Les communes sont encore coupables, selon RomEurope, de refuser de fournir gratuitement le confort moderne aux Roms. A Nantes, mais aussi dans le Val de Marne – dernier département communiste de France pourtant – et en Seine-et-Marne, l’accès à l’eau et à l’électricité n’est pas garanti pour les Roms. Qui n’hésitent pas à se servir. « L’accès à l’eau se fait à partir des bouches à incendie qui sont parfois à plusieurs centaines de mètres du lieux de vie », note RomEurope, et « aucun accès à l’électricité n’est permis, ce qui mène à des branchements sauvages sur la plupart des sites, avec coupures fréquentes », sauf « à Orvault [où] le maire a accepté un branchement forain de neuf prises suite à l’incendie d’un transformateur » et « a amené un robinet près du site ». En revanche des bennes à ordure sont systématiquement installées par la métropole qui assure aussi le ramassage des déchets, ce qui n’empêche pas les camps de ressembler à des décharges, surtout quand ils se situent près des déchetteries – ainsi des deux camps près de la déchetterie de Tougas expulsés fin avril 2015. Les Roms faisaient d’incessants va-et-vient entre la déchetterie et leur bidonville pour « récupérer » ferrailles et électroménager, puis les revendre pour leur propre compte.

Pourtant le rapport salue le fait qu’une cinquantaine de familles bénéficie de la dizaine de terrains conventionnés situés sur les communes de Nantes, Sainte-Luce, Couëron, Saint-Jean de Boiseau, Vigneux de Bretagne, le Cellier, Treillères, Le Pellerin et la Chapelle sur Erdre. « Les conditions de vie sont meilleures que sur un bidonville puisque les personnes ont accès à l’eau, à des sanitaires, à l’électricité. » Si « l’accompagnement social diffère selon les projets », les associations de soutien aux populations rom constatent cependant que « la stabilité du lieu permet de faciliter la scolarisation, l’accès à l’emploi etc. » Elles déplorent cependant le nombre limité des personnes incluses dans ces projets d’insertion et la « sélection assez restrictive ». Un travailleur social proche de ce dossier remarque que « la sélection relève du minimum syndical : on retient les familles qui veulent vraiment s’intégrer, éduquer leurs enfants et sortir de leur mode de vie marginal ».

Autre problème constaté par RomEurope à Nantes : la saturation des permanences d’accès aux soins de santé (PASS) qui permettent d’assurer la prise en charge médicale et de donner des médicaments aux personnes qui n’ont pas de couverture maladie.
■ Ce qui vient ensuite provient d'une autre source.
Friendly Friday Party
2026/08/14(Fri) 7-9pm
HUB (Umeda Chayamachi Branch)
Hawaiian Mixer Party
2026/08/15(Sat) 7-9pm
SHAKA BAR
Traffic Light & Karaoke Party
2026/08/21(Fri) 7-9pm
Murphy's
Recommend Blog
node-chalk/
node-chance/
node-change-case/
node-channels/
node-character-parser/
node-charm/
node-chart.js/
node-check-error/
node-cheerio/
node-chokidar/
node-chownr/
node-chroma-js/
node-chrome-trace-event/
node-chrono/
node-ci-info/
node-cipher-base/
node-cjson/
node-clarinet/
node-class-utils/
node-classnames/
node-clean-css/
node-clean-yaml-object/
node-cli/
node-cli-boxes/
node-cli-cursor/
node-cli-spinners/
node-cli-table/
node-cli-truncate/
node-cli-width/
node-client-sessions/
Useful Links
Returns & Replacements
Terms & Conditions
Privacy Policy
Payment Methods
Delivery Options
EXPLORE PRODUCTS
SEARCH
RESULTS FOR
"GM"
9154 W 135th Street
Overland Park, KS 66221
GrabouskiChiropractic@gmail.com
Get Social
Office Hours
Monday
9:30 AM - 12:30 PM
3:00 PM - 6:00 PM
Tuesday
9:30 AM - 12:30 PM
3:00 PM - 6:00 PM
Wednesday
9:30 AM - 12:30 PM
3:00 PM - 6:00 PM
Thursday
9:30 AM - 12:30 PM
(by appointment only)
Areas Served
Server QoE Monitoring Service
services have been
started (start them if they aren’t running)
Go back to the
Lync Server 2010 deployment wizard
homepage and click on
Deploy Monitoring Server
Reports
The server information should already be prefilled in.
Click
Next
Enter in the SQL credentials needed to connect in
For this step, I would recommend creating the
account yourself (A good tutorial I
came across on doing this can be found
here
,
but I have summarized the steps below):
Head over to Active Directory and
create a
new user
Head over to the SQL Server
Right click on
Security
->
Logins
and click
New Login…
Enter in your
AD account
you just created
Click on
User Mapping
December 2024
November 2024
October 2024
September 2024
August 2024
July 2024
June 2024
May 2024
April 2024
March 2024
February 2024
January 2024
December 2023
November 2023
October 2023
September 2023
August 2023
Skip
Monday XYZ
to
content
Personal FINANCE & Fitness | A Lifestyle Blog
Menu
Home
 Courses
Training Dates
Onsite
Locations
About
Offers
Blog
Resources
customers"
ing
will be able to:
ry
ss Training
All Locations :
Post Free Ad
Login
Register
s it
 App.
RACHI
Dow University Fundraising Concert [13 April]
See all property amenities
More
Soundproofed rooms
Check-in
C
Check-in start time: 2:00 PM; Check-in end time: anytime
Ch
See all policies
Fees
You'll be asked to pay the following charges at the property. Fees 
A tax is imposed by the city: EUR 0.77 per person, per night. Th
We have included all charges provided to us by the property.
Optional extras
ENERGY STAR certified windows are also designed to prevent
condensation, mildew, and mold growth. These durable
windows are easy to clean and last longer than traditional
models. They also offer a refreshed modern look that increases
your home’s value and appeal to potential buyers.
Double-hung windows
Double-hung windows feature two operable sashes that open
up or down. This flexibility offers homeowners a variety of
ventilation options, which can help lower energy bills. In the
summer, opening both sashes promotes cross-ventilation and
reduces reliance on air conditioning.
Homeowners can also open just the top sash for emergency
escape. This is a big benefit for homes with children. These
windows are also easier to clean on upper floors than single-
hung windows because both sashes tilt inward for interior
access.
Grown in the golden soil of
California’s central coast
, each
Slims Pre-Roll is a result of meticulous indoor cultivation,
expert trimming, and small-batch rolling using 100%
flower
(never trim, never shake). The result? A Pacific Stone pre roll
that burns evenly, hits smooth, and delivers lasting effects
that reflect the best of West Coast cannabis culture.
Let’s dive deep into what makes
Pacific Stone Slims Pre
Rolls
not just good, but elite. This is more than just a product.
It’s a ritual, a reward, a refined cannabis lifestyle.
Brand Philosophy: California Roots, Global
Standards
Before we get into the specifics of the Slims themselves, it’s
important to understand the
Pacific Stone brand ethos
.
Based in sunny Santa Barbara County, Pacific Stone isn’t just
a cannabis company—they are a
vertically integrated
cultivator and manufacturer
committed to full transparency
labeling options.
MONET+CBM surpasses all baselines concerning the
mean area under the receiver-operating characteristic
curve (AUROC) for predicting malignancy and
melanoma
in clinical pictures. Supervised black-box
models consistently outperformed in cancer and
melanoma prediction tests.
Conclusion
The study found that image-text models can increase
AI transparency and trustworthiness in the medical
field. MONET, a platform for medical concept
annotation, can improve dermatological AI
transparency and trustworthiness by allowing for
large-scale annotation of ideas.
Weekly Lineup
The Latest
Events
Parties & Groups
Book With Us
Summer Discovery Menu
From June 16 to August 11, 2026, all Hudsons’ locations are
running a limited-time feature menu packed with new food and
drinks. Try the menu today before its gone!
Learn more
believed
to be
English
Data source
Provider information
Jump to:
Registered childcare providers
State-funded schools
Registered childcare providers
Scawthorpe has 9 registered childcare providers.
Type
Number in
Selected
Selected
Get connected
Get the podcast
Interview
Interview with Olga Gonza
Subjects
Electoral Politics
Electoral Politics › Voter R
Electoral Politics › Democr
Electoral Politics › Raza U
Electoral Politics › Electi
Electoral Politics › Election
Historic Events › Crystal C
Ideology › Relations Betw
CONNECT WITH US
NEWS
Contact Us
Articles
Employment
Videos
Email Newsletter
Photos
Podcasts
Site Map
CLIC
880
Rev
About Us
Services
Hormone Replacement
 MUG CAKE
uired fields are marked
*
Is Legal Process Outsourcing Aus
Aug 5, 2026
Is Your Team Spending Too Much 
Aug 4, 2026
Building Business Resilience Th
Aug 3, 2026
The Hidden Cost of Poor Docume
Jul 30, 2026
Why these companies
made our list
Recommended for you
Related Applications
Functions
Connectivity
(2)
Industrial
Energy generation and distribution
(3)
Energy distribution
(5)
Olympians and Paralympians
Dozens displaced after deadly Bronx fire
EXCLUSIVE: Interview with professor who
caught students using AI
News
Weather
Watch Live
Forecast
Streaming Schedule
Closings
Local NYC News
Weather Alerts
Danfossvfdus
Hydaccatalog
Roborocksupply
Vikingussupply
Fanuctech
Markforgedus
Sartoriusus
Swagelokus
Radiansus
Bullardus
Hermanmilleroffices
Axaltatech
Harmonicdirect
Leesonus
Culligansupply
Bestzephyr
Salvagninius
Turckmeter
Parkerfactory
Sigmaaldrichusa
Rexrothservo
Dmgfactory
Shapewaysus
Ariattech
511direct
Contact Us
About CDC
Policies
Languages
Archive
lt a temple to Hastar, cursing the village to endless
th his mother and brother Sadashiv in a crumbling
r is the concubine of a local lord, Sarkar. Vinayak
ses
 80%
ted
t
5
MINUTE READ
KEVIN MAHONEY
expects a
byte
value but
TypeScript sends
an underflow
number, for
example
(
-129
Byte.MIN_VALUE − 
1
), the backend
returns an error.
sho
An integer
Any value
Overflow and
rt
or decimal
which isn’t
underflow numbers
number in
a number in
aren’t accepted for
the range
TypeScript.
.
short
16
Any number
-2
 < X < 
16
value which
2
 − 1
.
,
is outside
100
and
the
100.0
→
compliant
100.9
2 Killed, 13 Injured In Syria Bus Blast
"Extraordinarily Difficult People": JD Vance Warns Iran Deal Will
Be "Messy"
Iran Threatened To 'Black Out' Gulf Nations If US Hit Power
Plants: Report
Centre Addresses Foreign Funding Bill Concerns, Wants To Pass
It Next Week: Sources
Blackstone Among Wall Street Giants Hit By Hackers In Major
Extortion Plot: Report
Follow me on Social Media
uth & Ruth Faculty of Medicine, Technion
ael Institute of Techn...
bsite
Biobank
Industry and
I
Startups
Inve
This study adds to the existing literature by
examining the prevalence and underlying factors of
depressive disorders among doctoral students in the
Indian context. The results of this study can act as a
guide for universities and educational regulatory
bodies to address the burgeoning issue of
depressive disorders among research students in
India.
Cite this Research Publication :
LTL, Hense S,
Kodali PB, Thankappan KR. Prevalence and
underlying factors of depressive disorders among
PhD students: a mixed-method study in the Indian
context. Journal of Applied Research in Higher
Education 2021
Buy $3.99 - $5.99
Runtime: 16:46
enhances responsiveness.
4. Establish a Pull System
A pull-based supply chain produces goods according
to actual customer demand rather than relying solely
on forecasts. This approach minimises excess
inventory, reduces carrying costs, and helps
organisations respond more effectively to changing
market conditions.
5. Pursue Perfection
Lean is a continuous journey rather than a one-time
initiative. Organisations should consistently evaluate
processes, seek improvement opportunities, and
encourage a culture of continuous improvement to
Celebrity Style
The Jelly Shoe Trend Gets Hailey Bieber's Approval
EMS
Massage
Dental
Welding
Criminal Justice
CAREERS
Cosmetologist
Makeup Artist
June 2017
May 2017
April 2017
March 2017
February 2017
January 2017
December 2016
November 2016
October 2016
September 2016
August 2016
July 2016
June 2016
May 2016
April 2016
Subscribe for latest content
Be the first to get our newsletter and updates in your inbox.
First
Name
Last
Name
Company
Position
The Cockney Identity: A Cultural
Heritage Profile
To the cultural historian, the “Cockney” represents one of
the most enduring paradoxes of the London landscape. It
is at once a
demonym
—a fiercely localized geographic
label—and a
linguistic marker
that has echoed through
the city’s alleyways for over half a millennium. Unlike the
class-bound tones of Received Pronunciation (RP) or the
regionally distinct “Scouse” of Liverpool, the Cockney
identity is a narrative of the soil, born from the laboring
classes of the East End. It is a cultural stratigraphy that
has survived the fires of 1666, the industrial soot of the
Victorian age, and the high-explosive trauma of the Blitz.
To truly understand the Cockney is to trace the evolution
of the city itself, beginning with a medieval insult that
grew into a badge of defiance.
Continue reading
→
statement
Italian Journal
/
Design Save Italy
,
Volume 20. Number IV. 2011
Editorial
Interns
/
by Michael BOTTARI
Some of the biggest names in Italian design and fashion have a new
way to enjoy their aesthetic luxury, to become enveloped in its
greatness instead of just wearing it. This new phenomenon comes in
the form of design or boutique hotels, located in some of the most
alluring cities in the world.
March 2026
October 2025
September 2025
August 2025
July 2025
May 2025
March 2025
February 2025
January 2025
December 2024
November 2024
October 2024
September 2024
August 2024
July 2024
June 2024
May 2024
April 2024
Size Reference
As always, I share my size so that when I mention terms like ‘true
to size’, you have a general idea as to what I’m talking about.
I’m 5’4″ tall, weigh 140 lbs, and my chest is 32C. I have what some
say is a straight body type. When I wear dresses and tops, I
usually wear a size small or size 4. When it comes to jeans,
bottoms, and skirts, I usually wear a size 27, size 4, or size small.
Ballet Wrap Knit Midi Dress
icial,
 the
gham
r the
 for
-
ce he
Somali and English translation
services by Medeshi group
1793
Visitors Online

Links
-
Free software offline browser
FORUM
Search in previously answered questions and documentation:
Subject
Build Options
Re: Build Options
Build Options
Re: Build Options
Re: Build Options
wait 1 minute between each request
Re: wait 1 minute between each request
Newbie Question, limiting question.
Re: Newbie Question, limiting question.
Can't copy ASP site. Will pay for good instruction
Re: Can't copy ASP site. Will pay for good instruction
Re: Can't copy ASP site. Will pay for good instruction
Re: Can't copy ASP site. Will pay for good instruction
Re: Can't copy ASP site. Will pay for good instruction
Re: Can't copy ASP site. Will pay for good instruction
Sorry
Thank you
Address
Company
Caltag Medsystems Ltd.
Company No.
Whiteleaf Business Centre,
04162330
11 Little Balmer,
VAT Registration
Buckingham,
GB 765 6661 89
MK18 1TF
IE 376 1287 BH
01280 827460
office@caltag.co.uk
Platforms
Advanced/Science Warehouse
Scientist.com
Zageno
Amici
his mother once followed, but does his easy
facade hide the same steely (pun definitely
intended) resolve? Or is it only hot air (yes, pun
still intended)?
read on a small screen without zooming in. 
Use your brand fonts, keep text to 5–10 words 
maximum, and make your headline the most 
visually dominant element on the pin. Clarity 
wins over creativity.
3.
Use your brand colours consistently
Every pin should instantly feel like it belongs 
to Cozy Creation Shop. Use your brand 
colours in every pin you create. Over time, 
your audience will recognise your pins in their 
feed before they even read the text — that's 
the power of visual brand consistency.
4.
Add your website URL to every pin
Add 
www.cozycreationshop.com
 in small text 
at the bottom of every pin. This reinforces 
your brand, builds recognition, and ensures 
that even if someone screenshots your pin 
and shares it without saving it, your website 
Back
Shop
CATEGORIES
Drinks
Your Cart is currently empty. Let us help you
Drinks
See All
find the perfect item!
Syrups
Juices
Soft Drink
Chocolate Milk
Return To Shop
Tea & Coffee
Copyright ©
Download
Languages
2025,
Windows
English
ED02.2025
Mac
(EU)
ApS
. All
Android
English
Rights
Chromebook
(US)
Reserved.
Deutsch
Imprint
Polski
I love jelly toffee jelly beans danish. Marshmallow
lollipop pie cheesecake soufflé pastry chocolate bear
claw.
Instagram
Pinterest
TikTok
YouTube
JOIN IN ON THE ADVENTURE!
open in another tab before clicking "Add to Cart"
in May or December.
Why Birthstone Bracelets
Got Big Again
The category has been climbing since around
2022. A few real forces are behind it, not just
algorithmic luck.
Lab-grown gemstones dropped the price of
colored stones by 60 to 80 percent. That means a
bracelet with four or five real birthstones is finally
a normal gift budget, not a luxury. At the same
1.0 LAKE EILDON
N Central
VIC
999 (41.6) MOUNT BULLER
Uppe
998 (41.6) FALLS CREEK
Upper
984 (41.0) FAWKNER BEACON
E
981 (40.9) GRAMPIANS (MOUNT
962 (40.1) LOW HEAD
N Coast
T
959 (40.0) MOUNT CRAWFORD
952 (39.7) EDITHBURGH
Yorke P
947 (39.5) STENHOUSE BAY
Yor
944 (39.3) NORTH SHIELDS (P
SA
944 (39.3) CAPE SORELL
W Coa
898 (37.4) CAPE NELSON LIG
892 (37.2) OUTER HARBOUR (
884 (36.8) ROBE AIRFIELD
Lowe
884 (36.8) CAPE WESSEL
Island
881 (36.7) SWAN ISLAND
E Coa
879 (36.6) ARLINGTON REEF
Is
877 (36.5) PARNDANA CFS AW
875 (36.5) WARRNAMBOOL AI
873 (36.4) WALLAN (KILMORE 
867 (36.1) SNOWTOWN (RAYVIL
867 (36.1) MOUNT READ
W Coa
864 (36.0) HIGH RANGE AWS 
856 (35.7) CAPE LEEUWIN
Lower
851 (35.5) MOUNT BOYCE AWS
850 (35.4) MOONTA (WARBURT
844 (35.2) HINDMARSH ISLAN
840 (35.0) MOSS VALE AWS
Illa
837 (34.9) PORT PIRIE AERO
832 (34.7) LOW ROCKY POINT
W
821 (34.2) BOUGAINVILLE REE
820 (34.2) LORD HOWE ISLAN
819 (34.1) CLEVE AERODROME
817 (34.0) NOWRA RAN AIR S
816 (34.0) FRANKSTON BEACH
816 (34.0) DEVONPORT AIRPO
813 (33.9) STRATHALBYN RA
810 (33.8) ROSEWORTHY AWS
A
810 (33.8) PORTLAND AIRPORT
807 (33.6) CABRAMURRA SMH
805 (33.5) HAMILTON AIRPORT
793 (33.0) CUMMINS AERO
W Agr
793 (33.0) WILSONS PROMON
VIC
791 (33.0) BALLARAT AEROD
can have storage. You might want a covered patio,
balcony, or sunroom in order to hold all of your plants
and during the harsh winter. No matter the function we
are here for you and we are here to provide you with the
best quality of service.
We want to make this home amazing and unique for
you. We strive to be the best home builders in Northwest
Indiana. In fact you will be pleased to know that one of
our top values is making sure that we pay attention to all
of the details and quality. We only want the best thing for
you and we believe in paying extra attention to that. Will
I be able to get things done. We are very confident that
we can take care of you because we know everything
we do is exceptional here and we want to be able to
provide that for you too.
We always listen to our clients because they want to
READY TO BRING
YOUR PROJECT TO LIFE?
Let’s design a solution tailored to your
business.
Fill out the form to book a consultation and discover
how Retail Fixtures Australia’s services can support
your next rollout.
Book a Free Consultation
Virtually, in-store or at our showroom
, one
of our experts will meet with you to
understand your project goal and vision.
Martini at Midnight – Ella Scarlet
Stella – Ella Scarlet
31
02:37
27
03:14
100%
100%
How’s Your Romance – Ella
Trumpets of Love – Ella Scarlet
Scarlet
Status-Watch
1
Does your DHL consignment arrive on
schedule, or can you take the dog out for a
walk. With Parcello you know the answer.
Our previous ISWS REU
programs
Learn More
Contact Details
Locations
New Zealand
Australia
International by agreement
Du coup, « bon nombre d’habitants des bidonvilles refusent de s’y rendre », ce qui n’améliore pas la situation sanitaire désastreuse que RomEurope met en partie sur le dos des pouvoirs publics, mais qui est largement due à une absence quasi-totale d »éducation à la santé et à l’empilement de déchets dans les camps, qu’il y ait ou non des bennes. Pour pallier la saturation des dispositifs de prise en charge sanitaire, la solution de RomEurope est toujours la même : des moyens financiers en plus.  Le fait qu »il y ait d’autres pauvres – locaux ceux-là, et de plus en plus nombreux – en France, que les SDF français soient quasiment abandonnés par les pouvoirs publics, ne semble par contre guère préoccuper cette association.